From my personal experience, it took me a while to get understand that being gender-responsive in search activities is not merely reserved for gender-studies graduates or feminism scholars, as I had tended to believe before. That myth gradually disappeared when I started getting involved in gender studies, getting occasions to attend conferences with cross-cutting themes including gender, presenting gender results to a wider and multi-disciplinary audience, including at the Seeds of Change conference.

From all the conferences/seminars I’ve attended I always go back with new ideas, new methods, new tools and more importantly, renewed energy to integrate gender components in the agricultural activities for which I’m accountable. For example, I’m excited to take a lead in developing a gender proposal for funding that is underway. I would be happy if it is funded, but if not, the most important thing is the experience itself that I’m getting through the process: having a critical thinking around gender, getting feedback from reviewers, and connecting with gender experts.
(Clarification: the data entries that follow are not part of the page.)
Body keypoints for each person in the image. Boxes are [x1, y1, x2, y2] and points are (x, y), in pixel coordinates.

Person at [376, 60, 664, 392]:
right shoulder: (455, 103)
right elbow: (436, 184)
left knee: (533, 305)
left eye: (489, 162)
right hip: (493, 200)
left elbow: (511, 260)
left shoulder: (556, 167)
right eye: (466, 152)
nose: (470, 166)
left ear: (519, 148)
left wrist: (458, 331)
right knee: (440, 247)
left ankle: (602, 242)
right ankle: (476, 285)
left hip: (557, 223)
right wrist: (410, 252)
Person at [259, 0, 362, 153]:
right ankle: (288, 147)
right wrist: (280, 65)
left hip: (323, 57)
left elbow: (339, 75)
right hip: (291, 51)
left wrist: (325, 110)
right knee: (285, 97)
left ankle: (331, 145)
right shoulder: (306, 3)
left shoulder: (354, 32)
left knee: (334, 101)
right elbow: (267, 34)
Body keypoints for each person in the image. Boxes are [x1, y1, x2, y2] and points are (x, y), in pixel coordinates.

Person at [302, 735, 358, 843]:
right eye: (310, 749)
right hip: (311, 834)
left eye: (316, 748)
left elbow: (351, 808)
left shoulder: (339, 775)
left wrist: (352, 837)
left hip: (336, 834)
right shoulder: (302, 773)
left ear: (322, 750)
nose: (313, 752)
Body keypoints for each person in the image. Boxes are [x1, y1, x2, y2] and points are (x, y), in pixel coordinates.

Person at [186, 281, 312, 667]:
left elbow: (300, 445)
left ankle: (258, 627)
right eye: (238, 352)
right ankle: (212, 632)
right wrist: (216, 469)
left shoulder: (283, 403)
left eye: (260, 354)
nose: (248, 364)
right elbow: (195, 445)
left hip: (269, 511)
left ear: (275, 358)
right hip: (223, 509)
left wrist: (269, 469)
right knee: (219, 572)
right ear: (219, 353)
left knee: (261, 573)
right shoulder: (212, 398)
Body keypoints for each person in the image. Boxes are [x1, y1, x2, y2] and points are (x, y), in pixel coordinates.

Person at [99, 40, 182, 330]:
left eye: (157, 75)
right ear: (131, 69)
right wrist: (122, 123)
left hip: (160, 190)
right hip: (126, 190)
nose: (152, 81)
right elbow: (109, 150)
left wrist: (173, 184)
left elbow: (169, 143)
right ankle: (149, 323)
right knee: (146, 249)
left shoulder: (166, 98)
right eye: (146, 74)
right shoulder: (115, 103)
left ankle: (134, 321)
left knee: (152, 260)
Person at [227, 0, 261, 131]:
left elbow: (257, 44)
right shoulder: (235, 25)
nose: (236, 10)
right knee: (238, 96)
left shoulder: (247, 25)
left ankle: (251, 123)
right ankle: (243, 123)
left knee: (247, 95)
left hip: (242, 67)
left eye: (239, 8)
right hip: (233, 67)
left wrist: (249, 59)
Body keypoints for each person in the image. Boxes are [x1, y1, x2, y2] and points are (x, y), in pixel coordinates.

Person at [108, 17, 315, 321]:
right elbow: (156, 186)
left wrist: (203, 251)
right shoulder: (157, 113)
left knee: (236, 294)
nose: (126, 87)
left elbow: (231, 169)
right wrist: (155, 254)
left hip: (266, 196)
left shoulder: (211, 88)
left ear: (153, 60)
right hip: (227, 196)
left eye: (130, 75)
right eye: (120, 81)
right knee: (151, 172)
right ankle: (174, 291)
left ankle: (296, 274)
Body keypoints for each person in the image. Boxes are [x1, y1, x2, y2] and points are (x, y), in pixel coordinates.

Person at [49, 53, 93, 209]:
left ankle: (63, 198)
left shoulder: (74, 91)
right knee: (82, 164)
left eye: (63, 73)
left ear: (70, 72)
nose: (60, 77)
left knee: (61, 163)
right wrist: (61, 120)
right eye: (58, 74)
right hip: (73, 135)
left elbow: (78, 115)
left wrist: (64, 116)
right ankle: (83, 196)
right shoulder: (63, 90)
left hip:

Integrating gender in proposal development is not merely showing how women and men will be involved in the project, just to meet the donor’s requirements. Rather, researchers need to clearly articulate how women and men are affected by the issue they are addressing; they need to have strategies of engaging and reaching women; they need to show how interventions will benefit women, and more importantly to show how results will empower women. These are the key messages I took from Dr. Jemimah Njuki and her team, presenting a paper on “Lessons and outcomes from integrating gender across agriculture and food security programs in the Global” at the Seed of Change conference.

For me, these are seeds I carried with me back to Burundi.